Saturday, 5 December 2009

Remote Viewing and the CIA Stargate Program

David Moorehouse was a US soldier who began to have psychic experiences after a close encounter between a bullet and his head. His troubled experiences drew the attention of certain people in the military and ultimately he was recruited and trained as part of the CIA Stargate program. The Stargate Program lends some credibility to the fact that Out of Body Experiences are a possibility for those who may be sceptical. The CIA put a great deal of effort into researching the subject and devising methods of training and best practice to enable their recruits to effectively practice a method called Remote Viewing.

Remote Viewing is unlike the OBEs I have discussed so far in that a part of the viewers mind or being is projected whilst consciousness is maintained. The participants in the Stargate program would sit with another person in the room who would act as a guide asking questions about what they saw in their environment and tell them to come back if things became too much for the viewer.

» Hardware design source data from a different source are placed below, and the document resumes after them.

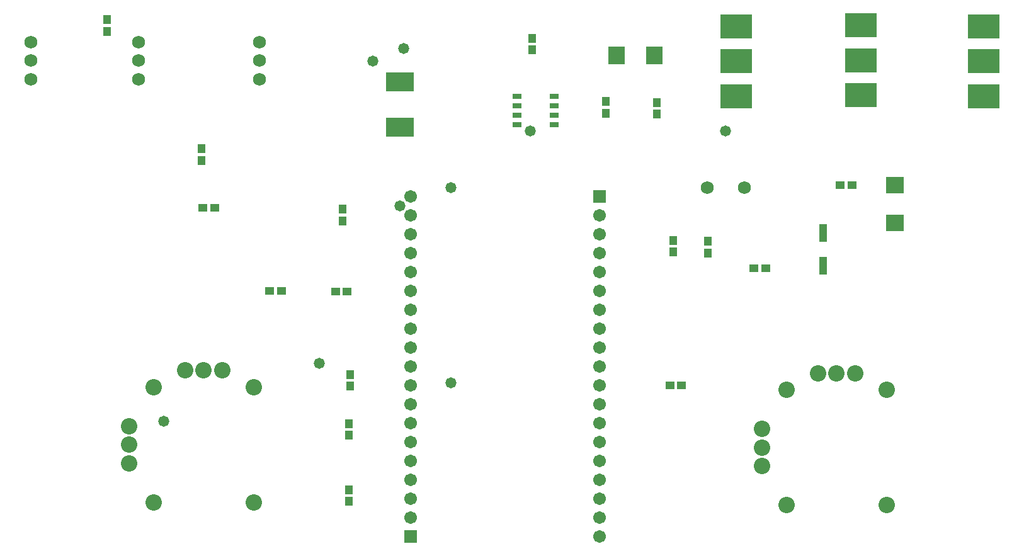
<source format=gts>
G04*
G04 #@! TF.GenerationSoftware,Altium Limited,Altium Designer,21.4.1 (30)*
G04*
G04 Layer_Color=8388736*
%FSLAX25Y25*%
%MOIN*%
G70*
G04*
G04 #@! TF.SameCoordinates,E3ABAEE7-5D4E-4445-B66A-D27F58F8AFC5*
G04*
G04*
G04 #@! TF.FilePolarity,Negative*
G04*
G01*
G75*
%ADD18R,0.03950X0.04599*%
%ADD19R,0.08792X0.09776*%
%ADD20R,0.09776X0.08792*%
%ADD21R,0.05131X0.02769*%
%ADD22R,0.04599X0.03950*%
%ADD23R,0.14580X0.10052*%
%ADD24R,0.03950X0.09461*%
%ADD25R,0.06706X0.06706*%
%ADD26C,0.06706*%
%ADD27C,0.08674*%
%ADD28C,0.06800*%
%ADD29R,0.16548X0.12611*%
%ADD30C,0.05800*%
D18*
X239000Y364000D02*
D03*
Y370299D02*
D03*
X317000Y189799D02*
D03*
Y183500D02*
D03*
X414000Y428799D02*
D03*
Y422500D02*
D03*
X453000Y389000D02*
D03*
Y395299D02*
D03*
X480000Y388500D02*
D03*
Y394799D02*
D03*
X189000Y438500D02*
D03*
Y432201D02*
D03*
X317500Y244500D02*
D03*
Y250799D02*
D03*
X507000Y321299D02*
D03*
Y315000D02*
D03*
X317000Y218500D02*
D03*
Y224799D02*
D03*
X313500Y338299D02*
D03*
Y332000D02*
D03*
X488500Y321799D02*
D03*
Y315500D02*
D03*
D19*
X478500Y419500D02*
D03*
X458500D02*
D03*
D20*
X606000Y351000D02*
D03*
Y331000D02*
D03*
D21*
X405815Y398000D02*
D03*
Y393000D02*
D03*
Y388000D02*
D03*
Y383000D02*
D03*
X425500Y398000D02*
D03*
Y383000D02*
D03*
Y388000D02*
D03*
Y393000D02*
D03*
D22*
X239500Y339000D02*
D03*
X245799D02*
D03*
X577000Y351000D02*
D03*
X583299D02*
D03*
X537500Y307000D02*
D03*
X531201D02*
D03*
X316000Y294500D02*
D03*
X309701D02*
D03*
X275000Y295000D02*
D03*
X281299D02*
D03*
X493000Y245000D02*
D03*
X486701D02*
D03*
D23*
X344000Y381681D02*
D03*
Y405500D02*
D03*
D24*
X568000Y308177D02*
D03*
Y325500D02*
D03*
D25*
X349500Y165000D02*
D03*
X449500Y345000D02*
D03*
D26*
X349500Y175000D02*
D03*
Y185000D02*
D03*
Y195000D02*
D03*
Y205000D02*
D03*
Y215000D02*
D03*
Y225000D02*
D03*
Y235000D02*
D03*
Y245000D02*
D03*
Y255000D02*
D03*
Y265000D02*
D03*
Y275000D02*
D03*
Y285000D02*
D03*
Y295000D02*
D03*
Y305000D02*
D03*
Y315000D02*
D03*
Y325000D02*
D03*
Y335000D02*
D03*
Y345000D02*
D03*
X449500Y335000D02*
D03*
Y325000D02*
D03*
Y315000D02*
D03*
Y305000D02*
D03*
Y295000D02*
D03*
Y285000D02*
D03*
Y275000D02*
D03*
Y265000D02*
D03*
Y255000D02*
D03*
Y245000D02*
D03*
Y235000D02*
D03*
Y225000D02*
D03*
Y215000D02*
D03*
Y205000D02*
D03*
Y195000D02*
D03*
Y185000D02*
D03*
Y175000D02*
D03*
Y165000D02*
D03*
D27*
X200630Y213500D02*
D03*
Y223343D02*
D03*
Y203657D02*
D03*
X240000Y252870D02*
D03*
X230157D02*
D03*
X249843D02*
D03*
X213425Y244012D02*
D03*
X266575D02*
D03*
X213425Y182988D02*
D03*
X266575D02*
D03*
X535630Y212000D02*
D03*
Y221843D02*
D03*
Y202157D02*
D03*
X575000Y251370D02*
D03*
X565157D02*
D03*
X584843D02*
D03*
X548425Y242512D02*
D03*
X601575D02*
D03*
X548425Y181488D02*
D03*
X601575D02*
D03*
D28*
X526185Y349500D02*
D03*
X506500D02*
D03*
X205500Y426685D02*
D03*
Y416843D02*
D03*
Y407000D02*
D03*
X148500Y426685D02*
D03*
Y416843D02*
D03*
Y407000D02*
D03*
X269500Y426685D02*
D03*
Y416843D02*
D03*
Y407000D02*
D03*
D29*
X522000Y398085D02*
D03*
Y416589D02*
D03*
Y435093D02*
D03*
X588000Y435600D02*
D03*
Y417096D02*
D03*
Y398593D02*
D03*
X653000Y398085D02*
D03*
Y416589D02*
D03*
Y435093D02*
D03*
D30*
X345900Y423400D02*
D03*
X218900Y225900D02*
D03*
X301300Y256700D02*
D03*
X370800Y246300D02*
D03*
Y349700D02*
D03*
X329500Y416500D02*
D03*
X344000Y340000D02*
D03*
X412800Y379700D02*
D03*
X516200D02*
D03*
M02*

</source>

Some of the earlier use of remote viewers or psychic spies as they are often referred to, ran as various black ops programs headed by the pioneer in the feild for the USA Ingo Swan. These programmes became declassified around some time in the 1980s and information was released to the public under freedom for information requests . At that time the authorities claimed that remote viewing programmes had been discontinued however David Moorehouse accounts of being recalled to carry out remote viewing missions during the first Iraq war suggests otherwise.

It would seem that after the amount of time and resources spent by the USA in pursuing remote viewing programmes suggests that it provided valuable results for their purposes and therefore it would also seem unlikely that they would therefore terminate the program completely.

David Moorehouse' story also illustrates how much a closely guarded secret it is that remote viewing missions continue. When David's doubts about the morality of the Stargate program convinced him to get out and go public it very nearly cost him his life. He was extremely brave to speak out and very lucky to survive.